# I got a product that exceeded expectations today... Big Green Egg Table (PICS INSIDE)



## Mosca (May 19, 2011)

I ordered a cypress table on eBay from "bge_tables4less"; $250 + $60 shipping. The factory tables are about $600. Today I unpacked it and assembled it, and WOW. If ever a product exceeded my expectations, this one did. Assembly took about 45 minutes, with me taking my time; I'm sure I could have knocked it off in half an hour.  He still has small tables; $200 + shipping. Not affiliated, etc, just glad to see good ol' American craftsmanship in action, and I think that it should be noticed.

It came as 4 pieces with hardware. Notice the beveled edges and the heavy bracing:













Fully assembled. I KNOW THE DECK LOOKS LIKE CRAP, WE'RE TEARING IT DOWN AND REPLACING IT! So back off.


----------



## Elan (May 19, 2011)

It's always nice to receive something that exceeds expectations.  Looks to be a very nicely made table.  What size is your BGE?  I almost bought one last year, but went with a WSM instead.


----------



## Lets Get Going (May 19, 2011)

*How do you like your BGE?*

My husband has been eye balling these things for awhile but I just can't give in to that price.  What is your opinion on them?  Worth the $ or not?


----------



## Mosca (May 19, 2011)

Well, I've only had it a couple weeks, so it's too soon to tell. I will say that I've purchased two expensive gas grills in the last 10 years, and this one costs less than those two added together, and the egg reputedly lasts a lifetime; people will them to their kids, etc. 

What I like best is that it gets up to 650* easily, and the first steaks I did on it tasted like top steakhouse steaks; seared on the outside, super juicy and very meaty/savory. 3/4 inch ribeyes, 2 minutes on each side then 2 minutes with the fire closed off, then a 5 minute rest on the plate.
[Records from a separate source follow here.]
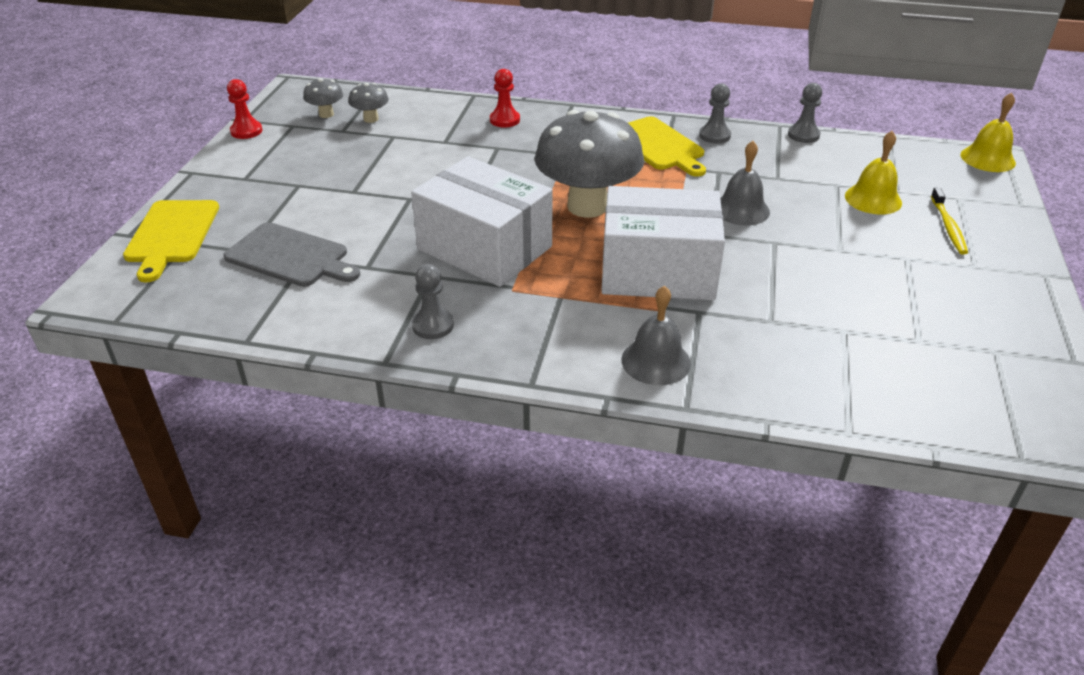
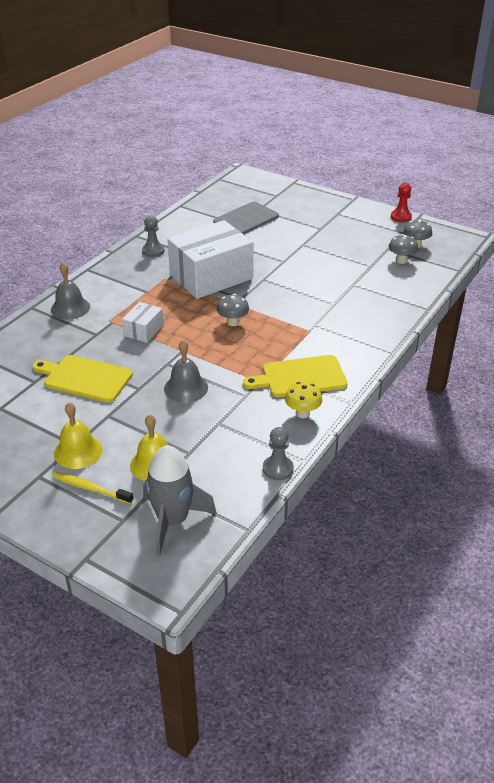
camera: 110 degrees right, 0 degrees up
yellow cutting board [123,200,219,282] -> yellow cutting board moved to [32,355,133,403]
red pawn [490,69,520,127] -> none
grey mushroom [534,110,644,218] -> grey mushroom [217,294,249,326], size x0.43
white box [601,186,725,300] -> white box [122,302,164,343], size x0.46
grey pawn [699,83,731,144] -> yellow mushroom [285,382,322,418]
yellow bell [961,93,1016,172] -> yellow bell moved to [54,402,102,469]
none -> grey rocket [143,445,217,556]

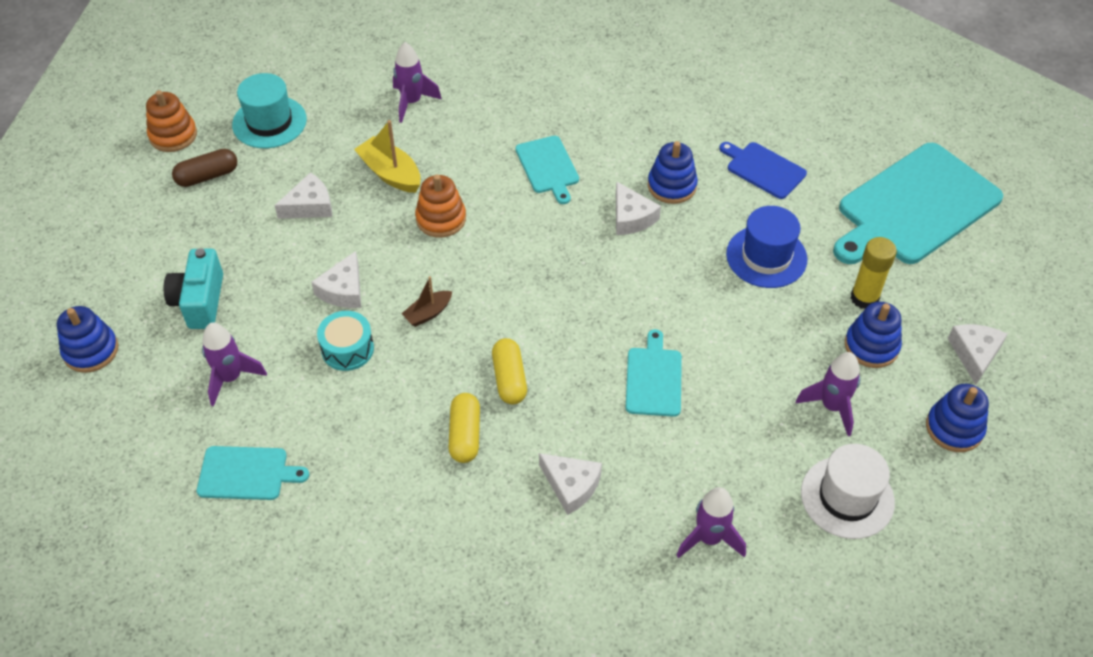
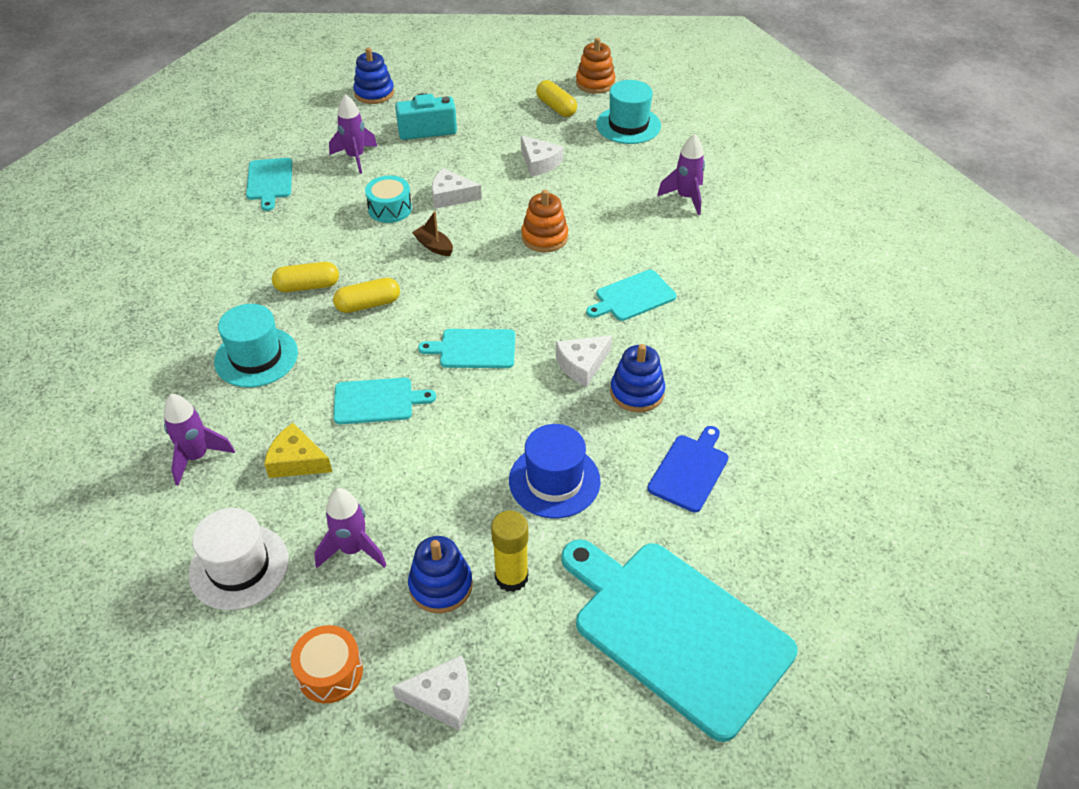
camera: 80 degrees right, 5 degrees down
brown capsule [172,149,237,187] -> yellow capsule [536,80,577,117]
yellow boat [354,120,421,193] -> none
white cheese [539,453,602,515] -> turquoise hat [214,304,298,387]
blue stacking toy [926,384,989,452] -> orange drum [291,625,363,703]
none -> yellow cheese [264,423,332,478]
none -> turquoise cutting board [418,329,515,368]

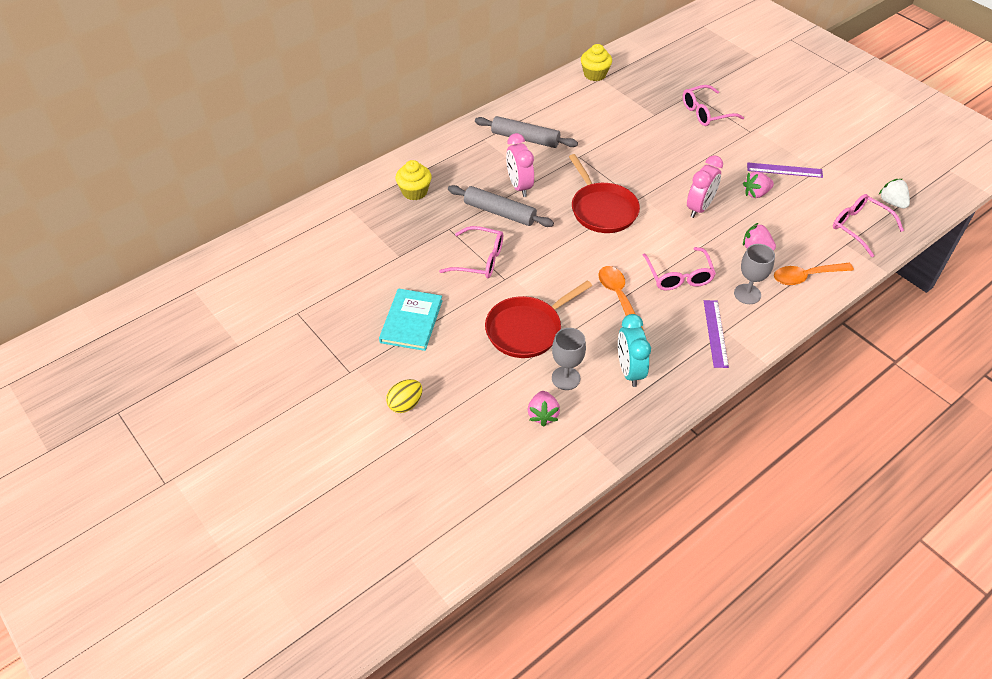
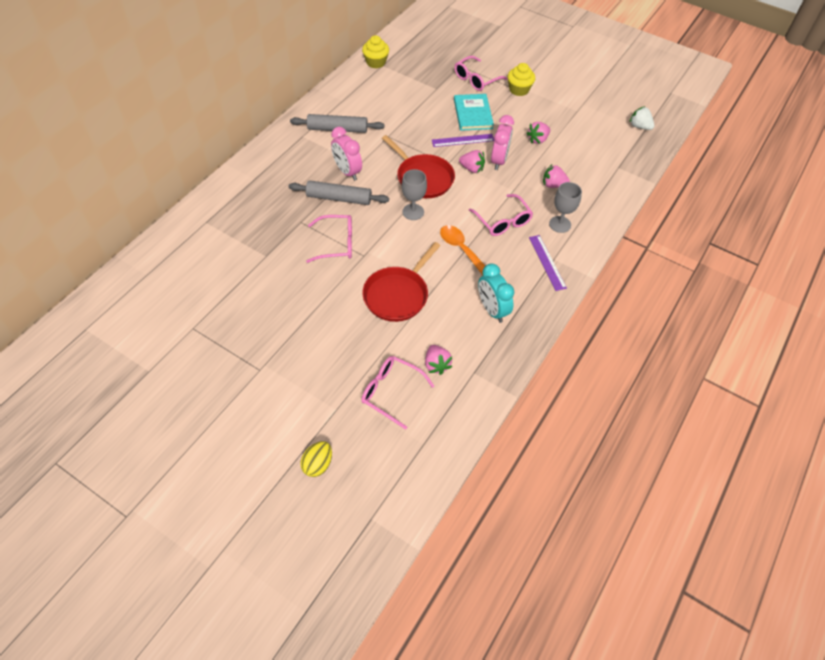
camera: 20 degrees left, 5 degrees up
turquoise book [379,288,443,351] -> turquoise book moved to [454,94,494,131]
yellow egg [386,379,423,413] -> yellow egg moved to [300,441,332,477]
yellow cupcake [396,160,432,200] -> yellow cupcake moved to [508,63,535,96]
grey goblet [552,328,586,390] -> grey goblet moved to [402,169,427,220]
purple ruler [747,162,823,178] -> purple ruler moved to [432,134,494,147]
orange spoon [774,263,854,285] -> none
pink glasses [833,194,904,257] -> pink glasses moved to [361,356,434,430]
none -> pink strawberry [459,150,485,173]

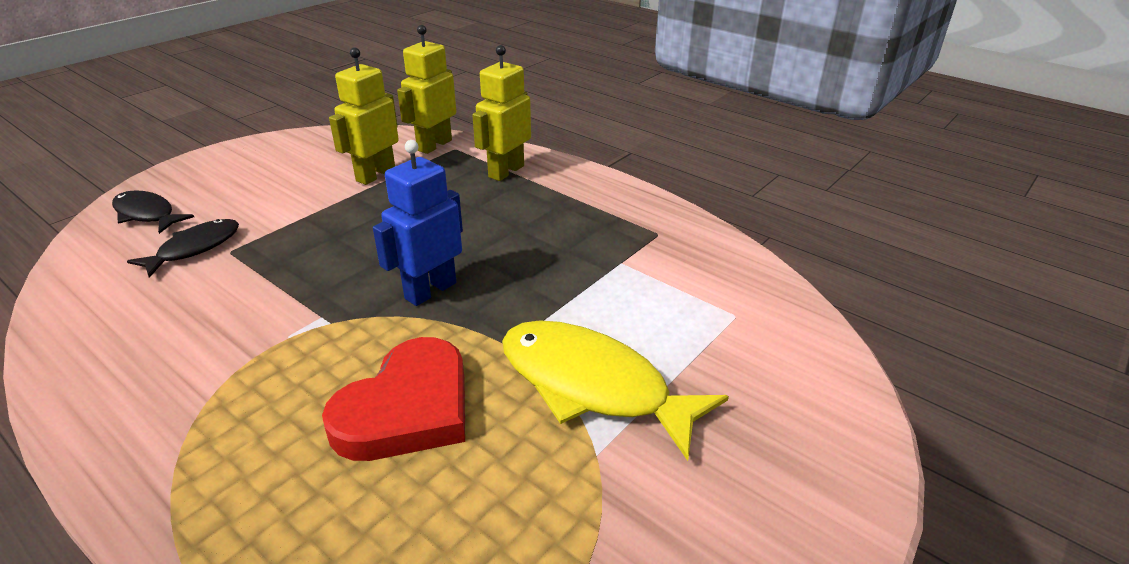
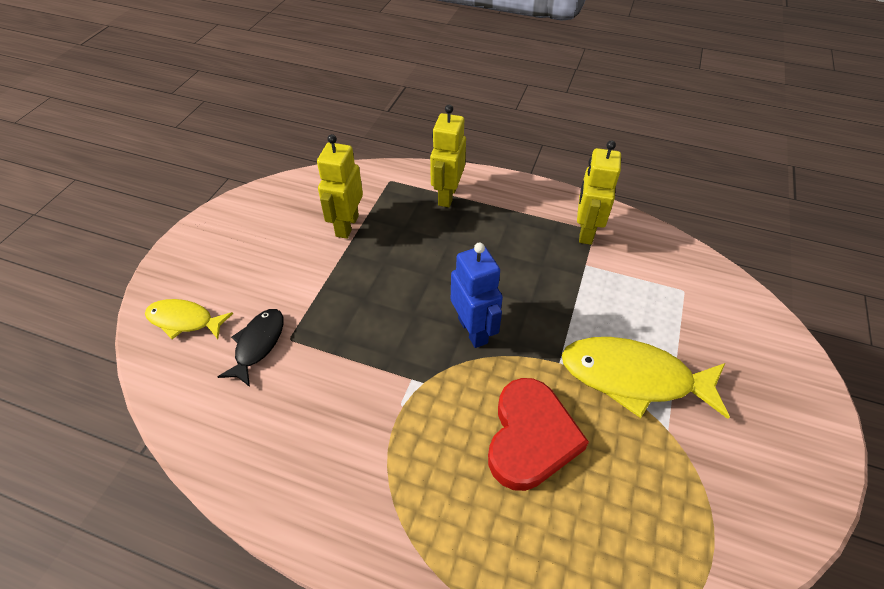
camera: 20 degrees left, 15 degrees up
black fish [112,190,194,234] -> yellow fish [145,299,233,339]
blue robot [373,140,463,306] -> blue robot turned 135 degrees clockwise [451,243,503,348]
yellow robot [397,25,456,154] -> yellow robot moved to [577,140,621,245]

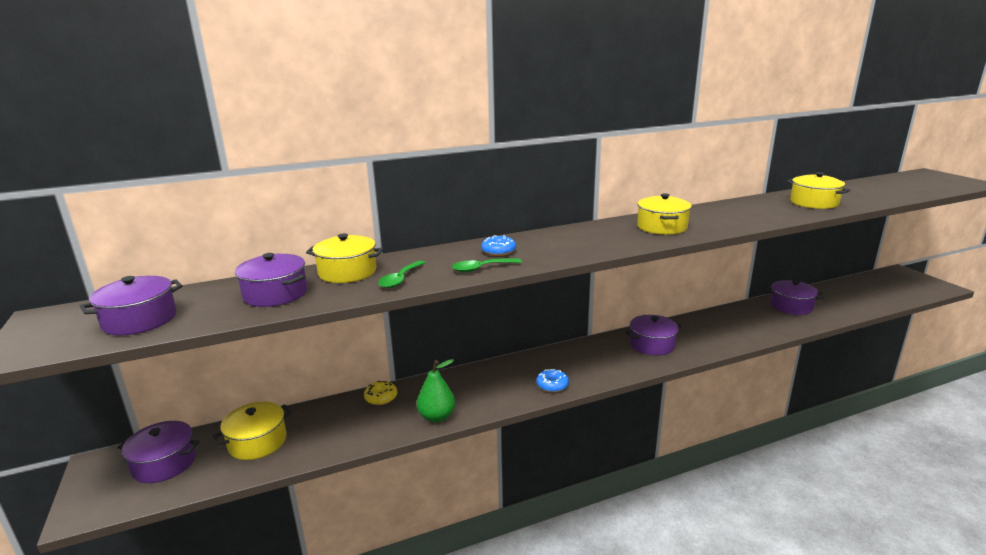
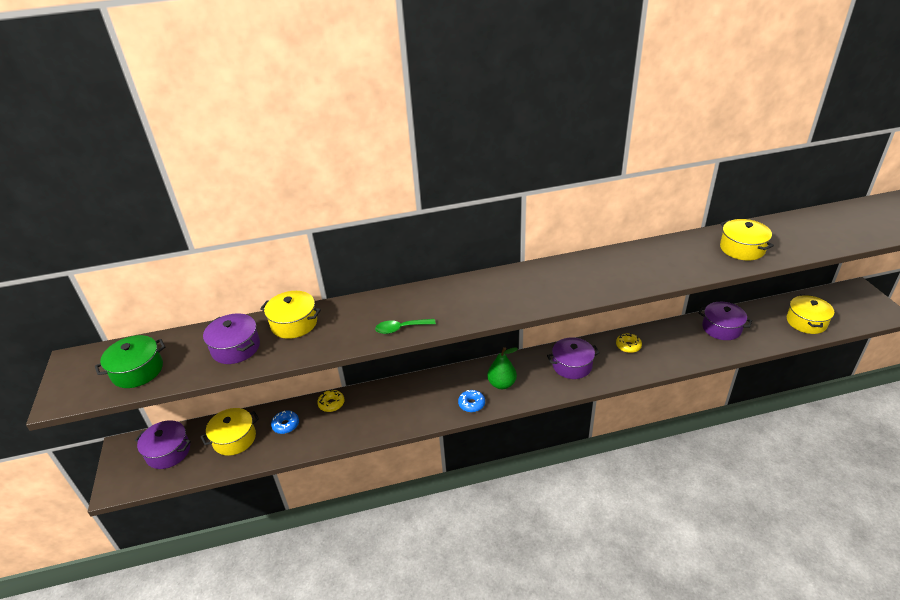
camera: 10 degrees right, 15 degrees up
purple pot [80,276,183,336] -> green pot [95,335,165,388]
green spoon [378,261,425,288] -> none
green pear [417,359,455,423] -> green pear moved to [487,347,518,389]
blue donut [481,235,516,256] -> blue donut moved to [271,411,299,434]
yellow pot [637,193,692,235] -> yellow pot moved to [787,295,834,334]
none -> yellow donut [616,333,642,353]

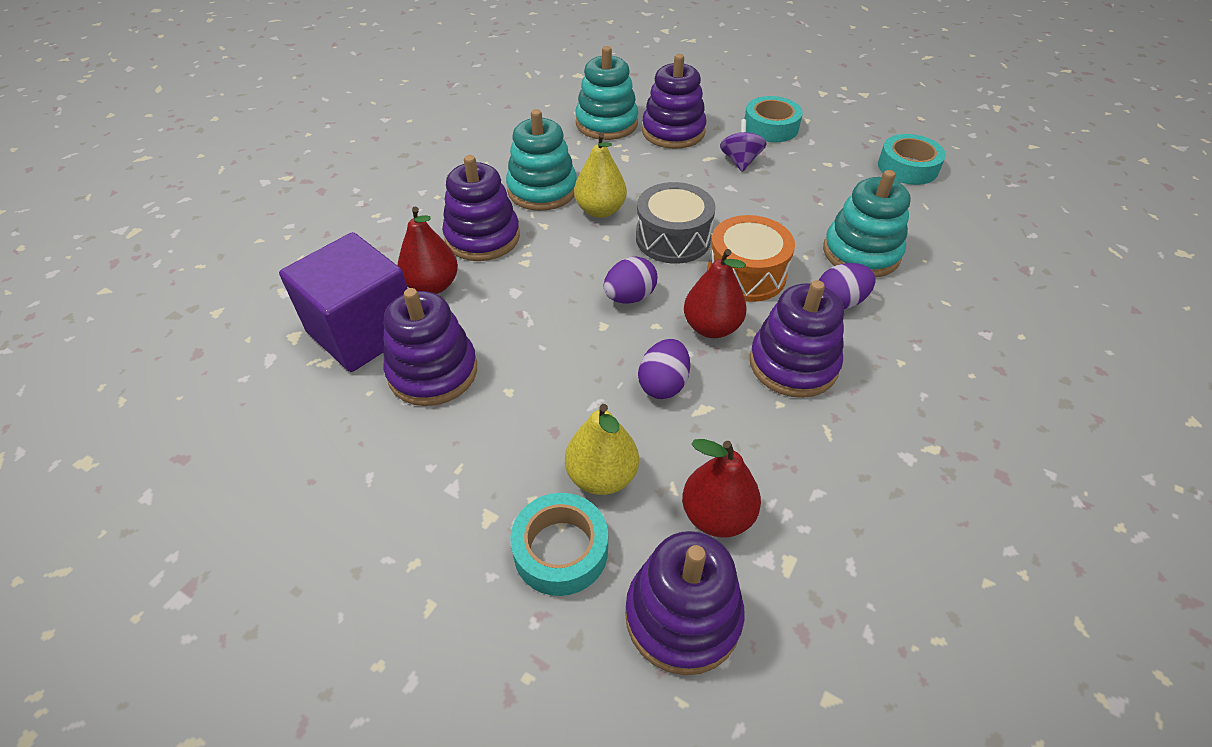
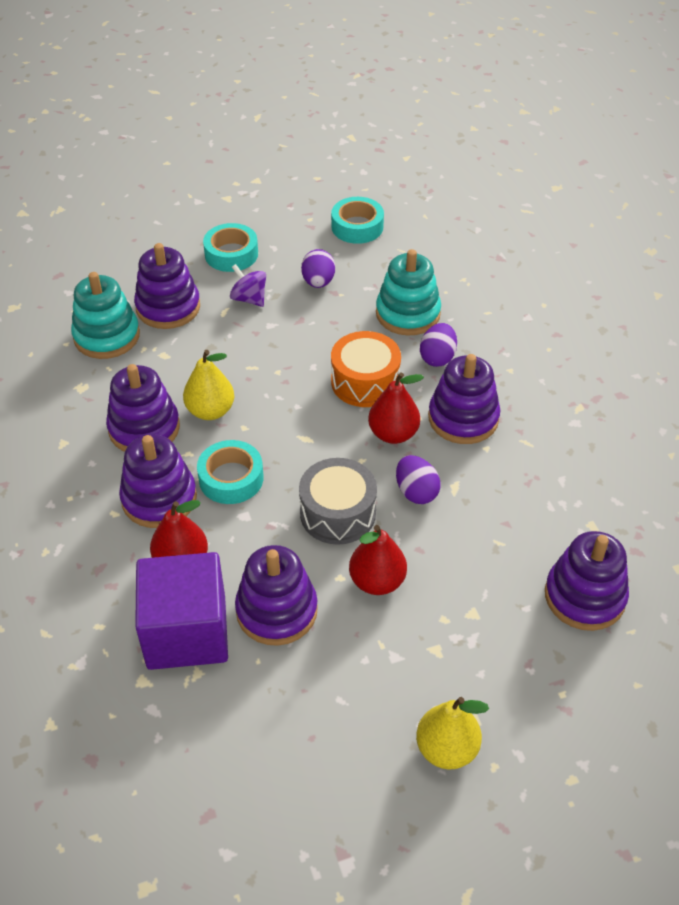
camera: 50 degrees left, 0 degrees up
turquoise stacking toy [506,109,577,211] -> purple stacking toy [106,364,180,452]
turquoise tape [510,493,608,596] -> turquoise tape moved to [197,440,264,504]
yellow pear [565,404,639,495] -> yellow pear moved to [416,697,489,770]
purple egg [603,256,657,303] -> purple egg moved to [301,249,335,288]
grey drum [636,182,716,264] -> grey drum moved to [299,458,377,545]
red pear [682,439,761,538] -> red pear moved to [349,525,407,595]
And that 650* means it does pizzas, too. 

At 400* internal temp, you can rest your hand on the outside comfortably. At 650*, you can put your palm flat on it, but you can't leave it there. The outside is cooler than gas.

It heats up in about the same amount of time a gas grill does. So far it looks like the cost of lump charcoal is comparable to that of gas; it costs less, but uses more. The difference in cost of fuel per season is probably negligible. 

In the end it's like any purchase made with discretionary income, I think. If there's something else you need the $750 (cost of large egg) for, or something else you'd rather have, then get that and don't look back. But if you like to cook out, and use your deck a lot, and your grill needs to be replaced anyhow, you can justify the incremental cost over the gas grill the same way I did.


----------



## RonB (May 19, 2011)

It does look very nice. Does it have any type of finish on it? If not, I'd suggest an easy to apply exterior oil coating, (Watco brand comes to mind). If you just rub some on every year, it should last indefinitely ~ Ron


----------



## Mosca (May 19, 2011)

Thanks for the suggestion, Ron. There was a brochure for sealing stain, but it said to wait 6 months before applying. I was thinking of using linseed oil, but I will definitely look into the Watco.


----------



## RonB (May 19, 2011)

Mosca said:


> Thanks for the suggestion, Ron. There was a brochure for sealing stain, but it said to wait 6 months before applying. I was thinking of using linseed oil, but I will definitely look into the Watco.



It's been years since I've used this stuff, but here's a link to Watco Teak Oil ~ Ron


----------



## glypnirsgirl (May 20, 2011)

I have been looking at these, also. 

I am curious about whether there is an improvement in flavor? The steaks sound delicious!

elaine


----------



## Passepartout (May 20, 2011)

We had a Kamado while I was growing up. http://www.kamado.com/history.htm These were the Japanese predecessor of the BGE. I have no memory of how our middle-class family acquired this thing. I DO remember the food that it produced. Wonderfully tasty- the adjustable damper and vent allowed for infinite temp control. You could even choke the fire out to save charcoal after use.

My brother bought one for himself even though at the time he was a condo dweller and had it on his entry porch.

I found these a little harder to use than a gas grill, and have a wood pellet fired smoker for my longer cooking creations.

That said, if I lived where the climate was a bit more friendly to year-round outdoor living, an outdoor kitchen, including a BGE would be part of it. 

Mosca, I await the invite to the new deck and eats from the BGE. Oh, nice carrier/dolly.

Jim Ricks


----------



## John_k41 (Aug 9, 2011)

*How can I get in touch with this guy?*

Nice table! Congrats! 

I'd love to get one as well, but live in Canada. I know he's on ebay but I can't seem to contact him. Do you know how I can get in touch with him?...thanks and happy Q'n


----------



## PClapham (Aug 9, 2011)

*We've had one for years!*

We've had a Big Green Egg for several years and find that it's one of the most wonderful things ever!  We didn't get the table; we got the simple stand on rollers.  We also have one of the larger Kamato grills (the Japanese version, predecessor of the BGE).  

If you live in Canada, there might be a dealer locally; try going to www.biggreenegg.com and see if they have one for you.  There are dealers all over the US.  We bought ours at our local coal and charcoal dealer (believe it or not) in Middlefield, Ohio, a center of the Amish community; we found a sign for another dealer in Middlefield as we were driving down the street.  If they have dealers in Middlefield, they should have dealers all over the place.  

In any case, this is a grill, a smoker, a baker -- you name it.  It is fantastic.


----------



## Mosca (Aug 10, 2011)

John_k41 said:


> Nice table! Congrats!
> 
> I'd love to get one as well, but live in Canada. I know he's on ebay but I can't seem to contact him. Do you know how I can get in touch with him?...thanks and happy Q'n



John, try reaching him through the ebay contact feature; "bge_tables4less" is the user name.


----------